Jackson: Full Speed Ahead on Katrina Song
Created: Saturday, 17 September 2005 In his first talk with a reporter since the end of his criminal trial, pop superstar Michael Jackson said Saturday he is "moving full speed ahead" on plans to record a song for the benefit of Hurricane Katrina victims and feels that his creative juices are flowing again.
In a telephone call to The Associated Press, Jackson said the trial was "the hardest thing I’ve ever done in my life" and that he and his children were still in Bahrain "resting and recovering" from the ordeal.
Jackson said he has been at work on the charity song, tentatively titled, "From the Bottom of My Heart."
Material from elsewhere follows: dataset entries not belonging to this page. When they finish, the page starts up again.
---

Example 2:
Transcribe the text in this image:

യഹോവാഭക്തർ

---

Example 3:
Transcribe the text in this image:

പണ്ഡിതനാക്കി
"I’m constantly working on it," he said.
Also on the line was Raymone K. Bain, Jackson’s spokeswoman. She said the call would not be a full-fledged interview, and that Jackson just wanted to make contact to express his thanks for what he said was the AP’s fair coverage of his trial.
Jackson has been staying in Bahrain as the guest of Prince Abdulla, the son of the king of Bahrain. Of his friend Prince Abdulla, he said, "He’s the very best, amazing, so kind."
Asked about his health, Jackson said, "I’m feeling good." The singer had said during his trial that he was plagued by back problems.
Jackson was acquitted of child molestation in June after a five-month trial in Santa Maria, Calif. He has not appeared in public since and has spent much of his time in Bahrain.
Jackson wants the charity anthem to follow the success of the 1984 worldwide hit "We Are the World," which he co-wrote to benefit African starvation victims. Bain has said many artists have agreed to join the project, but the lineup hasn’t been finalized.